TMX Finance, the parent company of TitleMax, denied the allegations of wrongdoing. In a statement, the company said it agreed to pay the fine to avoid costly and lengthy litigation, saying it “would be a distraction for the Company’s core business of providing best-in-class services to its customers.” It also noted that the violations documented by the CFPB have not been proved.
The CFPB ordered that $5 million of the fine be made in restitution to consumers affected by the illegal activities and $10 million be paid to the government as a civil penalty for all the violations cited in the consent order. It also voided all the 2,670 contracts identified in the consent order as having violated the Military Lending Act.
The $15 million fine is the CFPB’s second ruling against the company. In 2016, the agency fined TitleMax $9 million after documenting deceptive practices in Georgia, Tennessee and Alabama, and the company has remained under investigation ever since.
TitleMax boasts around 1,000 storefront locations across the United States, including more than 200 in Georgia. It has publicly touted its legal and compliance teams as a “stellar example” for the industry. In commercials, it boasts that its streamlined appraisal process can approve loans in 10 minutes for people who have been written off as credit risks by traditional lending institutions but need financing to pay for life’s basic needs.
Congress passed the Military Lending Act after a 2006 Department of Defense report concluded that predatory lending “undermines military readiness” and “harms the morale of troops and their families.” Over the last decade, multiple states have moved to pass similar interest rate caps for all consumers. TitleMax and other title lenders have ceased operations in states that have passed such caps, arguing that they could not be profitable in such an environment.
Georgia, which accounts for 20% of TitleMax’s current business operations, has bucked this trend. Earlier this month, however, the chairman of the state House of Representatives Committee on Defense & Veterans Affairs introduced a bill that would end the legal loophole for title lenders that has allowed them to charge triple-digit annual interest rates to consumers and evade Georgia’s usury laws.

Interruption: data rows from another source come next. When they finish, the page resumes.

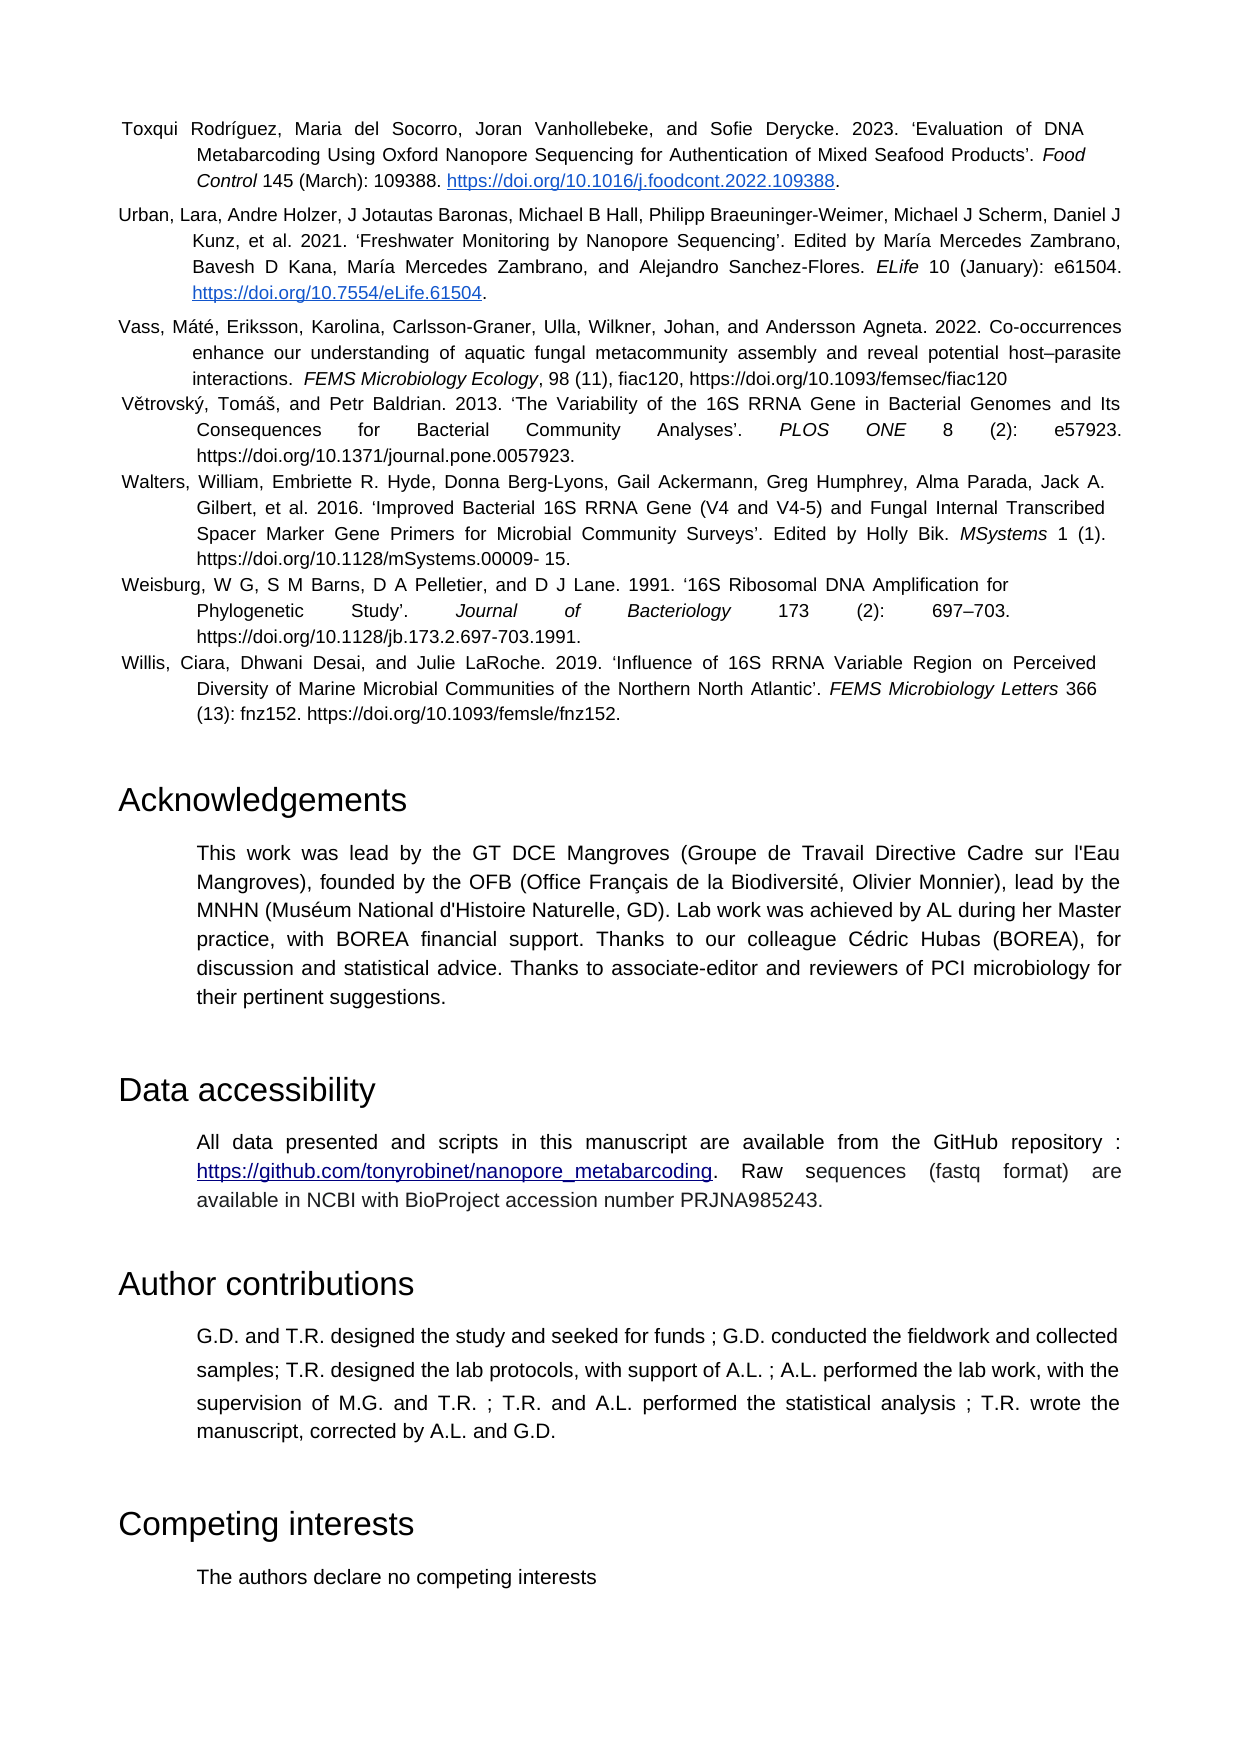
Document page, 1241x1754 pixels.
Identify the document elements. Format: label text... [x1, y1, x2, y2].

subtitle Acknowledgements [118, 780, 1122, 819]
text Walters, William, Embriette R. Hyde, Donna Berg-Lyons, Gail Ackermann, Greg Humphrey, Alma Parada, Jack A. Gilbert, et al. 2016. ‘Improved Bacterial 16S RRNA Gene (V4 and V4-5) and Fungal Internal Transcribed Spacer Marker Gene Primers for Microbial Community Surveys’. Edited by Holly Bik. MSystems 1 (1). https://doi.org/10.1128/mSystems.00009- 15. [121, 471, 1106, 570]
text All data presented and scripts in this manuscript are available from the GitHub repository : https://github.com/tonyrobinet/nanopore_metabarcoding. Raw sequences (fastq format) are available in NCBI with BioProject accession number PRJNA985243. [196, 1130, 1122, 1212]
text Weisburg, W G, S M Barns, D A Pelletier, and D J Lane. 1991. ‘16S Ribosomal DNA Amplification for Phylogenetic Study’. Journal of Bacteriology 173 (2): 697–703. https://doi.org/10.1128/jb.173.2.697-703.1991. [121, 574, 1010, 647]
subtitle Author contributions [118, 1264, 1122, 1302]
text Toxqui Rodríguez, Maria del Socorro, Joran Vanhollebeke, and Sofie Derycke. 2023. ‘Evaluation of DNA Metabarcoding Using Oxford Nanopore Sequencing for Authentication of Mixed Seafood Products’. Food Control 145 (March): 109388. https://doi.org/10.1016/j.foodcont.2022.109388. [121, 118, 1085, 191]
subtitle Data accessibility [118, 1070, 1122, 1108]
text Willis, Ciara, Dhwani Desai, and Julie LaRoche. 2019. ‘Influence of 16S RRNA Variable Region on Perceived Diversity of Marine Microbial Communities of the Northern North Atlantic’. FEMS Microbiology Letters 366 (13): fnz152. https://doi.org/10.1093/femsle/fnz152. [121, 651, 1097, 725]
text supervision of M.G. and T.R. ; T.R. and A.L. performed the statistical analysis ; T.R. wrote the manuscript, corrected by A.L. and G.D. [196, 1390, 1122, 1443]
subtitle Competing interests [118, 1504, 1122, 1543]
text G.D. and T.R. designed the study and seeked for funds ; G.D. conducted the fieldwork and collected [196, 1324, 1122, 1348]
text The authors declare no competing interests [196, 1565, 1122, 1589]
text This work was lead by the GT DCE Mangroves (Groupe de Travail Directive Cadre sur l'Eau Mangroves), founded by the OFB (Office Français de la Biodiversité, Olivier Monnier), lead by the MNHN (Muséum National d'Histoire Naturelle, GD). Lab work was achieved by AL during her Master practice, with BOREA financial support. Thanks to our colleague Cédric Hubas (BOREA), for discussion and statistical advice. Thanks to associate-editor and reviewers of PCI microbiology for their pertinent suggestions. [196, 841, 1122, 1008]
text samples; T.R. designed the lab protocols, with support of A.L. ; A.L. performed the lab work, with the [196, 1358, 1122, 1382]
text Větrovský, Tomáš, and Petr Baldrian. 2013. ‘The Variability of the 16S RRNA Gene in Bacterial Genomes and Its Consequences for Bacterial Community Analyses’. PLOS ONE 8 (2): e57923. https://doi.org/10.1371/journal.pone.0057923. [121, 393, 1122, 466]
text Urban, Lara, Andre Holzer, J Jotautas Baronas, Michael B Hall, Philipp Braeuninger-Weimer, Michael J Scherm, Daniel J Kunz, et al. 2021. ‘Freshwater Monitoring by Nanopore Sequencing’. Edited by María Mercedes Zambrano, Bavesh D Kana, María Mercedes Zambrano, and Alejandro Sanchez-Flores. ELife 10 (January): e61504. https://doi.org/10.7554/eLife.61504. [118, 204, 1122, 303]
text Vass, Máté, Eriksson, Karolina, Carlsson-Graner, Ulla, Wilkner, Johan, and Andersson Agneta. 2022. Co-occurrences enhance our understanding of aquatic fungal metacommunity assembly and reveal potential host–parasite interactions. FEMS Microbiology Ecology, 98 (11), fiac120, https://doi.org/10.1093/femsec/fiac120 [118, 316, 1122, 389]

In an interview last week, Rep. Josh Bonner, a Republican from Fayetteville, said that protections for Georgia-based service members from predatory lenders should be granted to all Georgia residents. The bill is co-sponsored by five other representatives hailing from various parts of the state, but has not yet been endorsed by the state Republican leadership.
“If protections are good enough for our military members, they are good enough for all of us,” Bonner said.

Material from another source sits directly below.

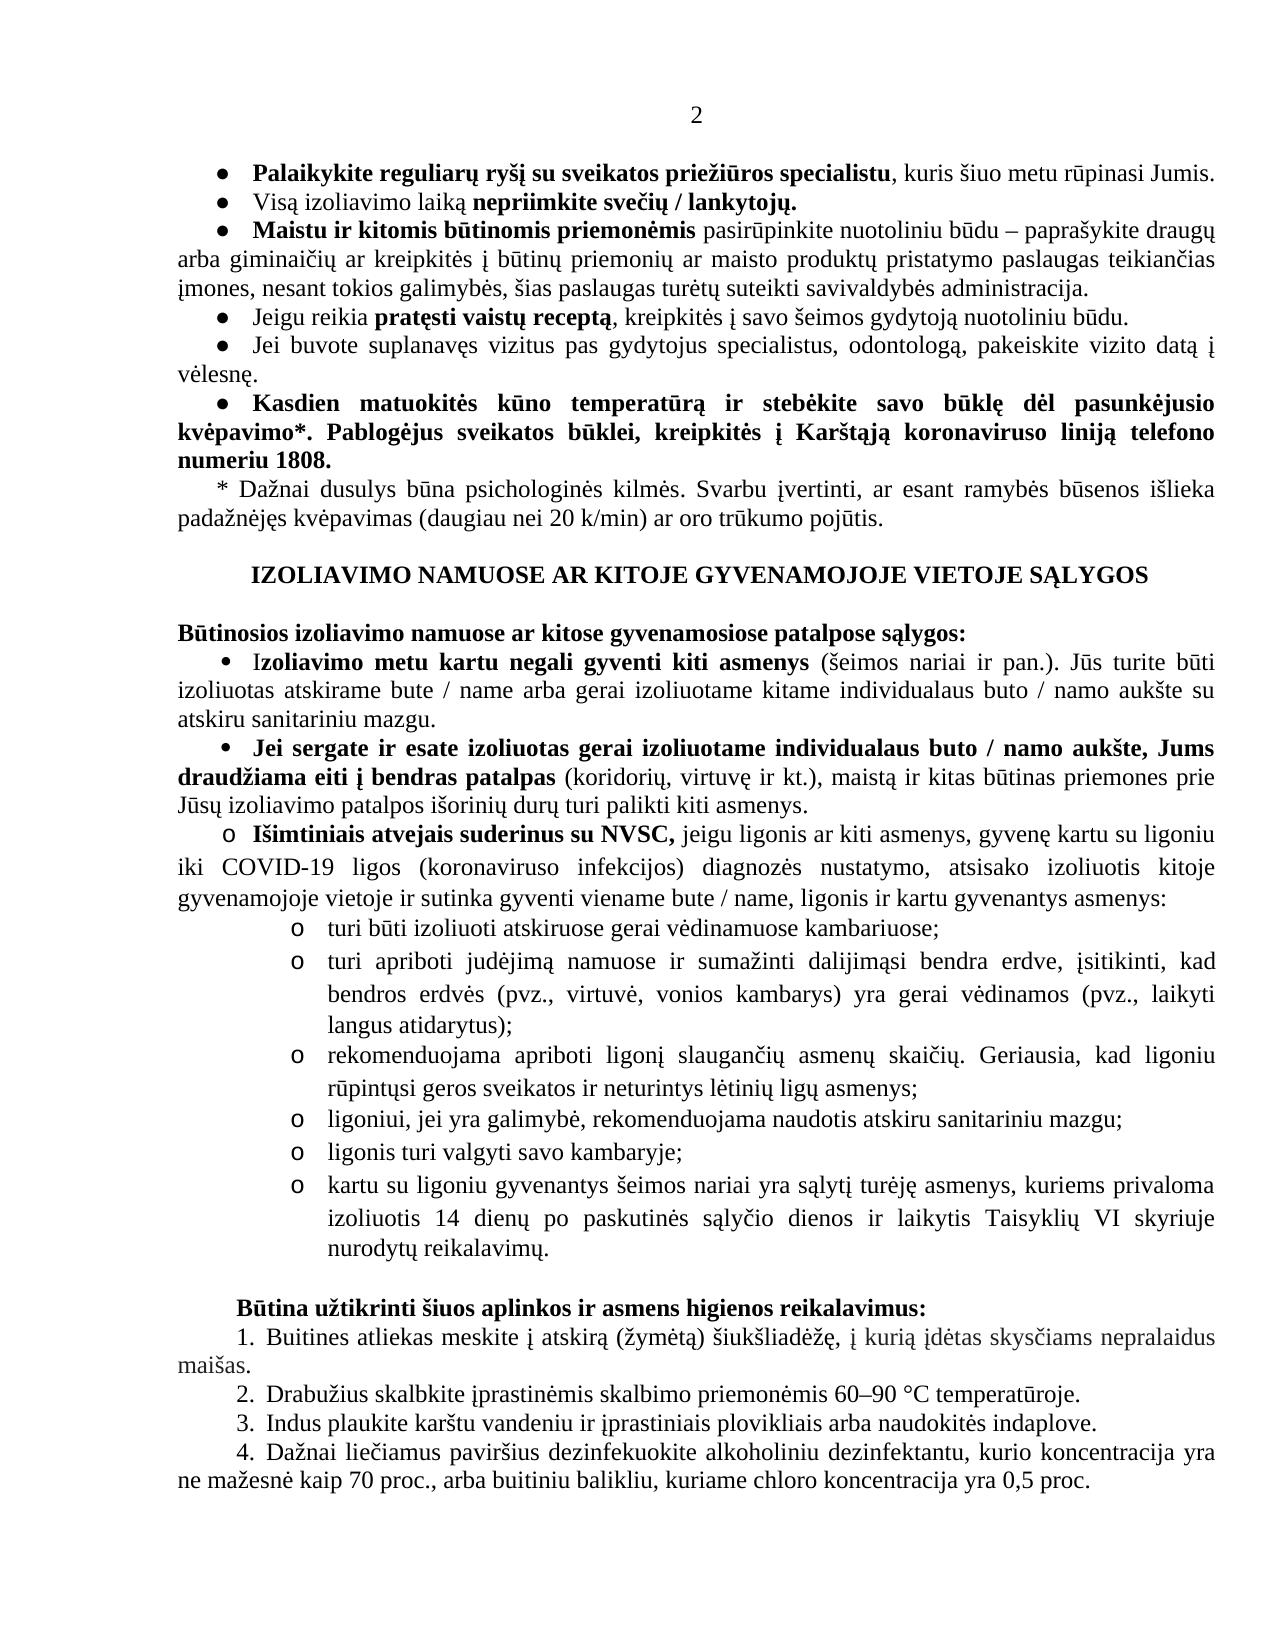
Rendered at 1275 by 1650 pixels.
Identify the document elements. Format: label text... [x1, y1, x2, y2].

In a second set of findings, the CFPB also cited a lack of internal oversight that allowed TitleMax store managers to charge illegal or unnecessary fees to approximately 15,000 customers. These fees were associated with the filing and canceling of liens placed on the vehicles being held as collateral in exchange for TitleMax financing.
Additionally, the CFPB has ordered the company to enact new oversight protocols, including the hiring of an outside consultant and the creation of a new internal compliance committee that includes the company president and chief executive officer. It is unclear what these requirements will cost.
TitleMax financed its own national growth through private corporate bond placements. The company has around $400 million in debt coming due in April. Its current credit ratings reports cite the ongoing federal regulatory investigation as well as increasing state regulation of title lending as cause for concern for investors.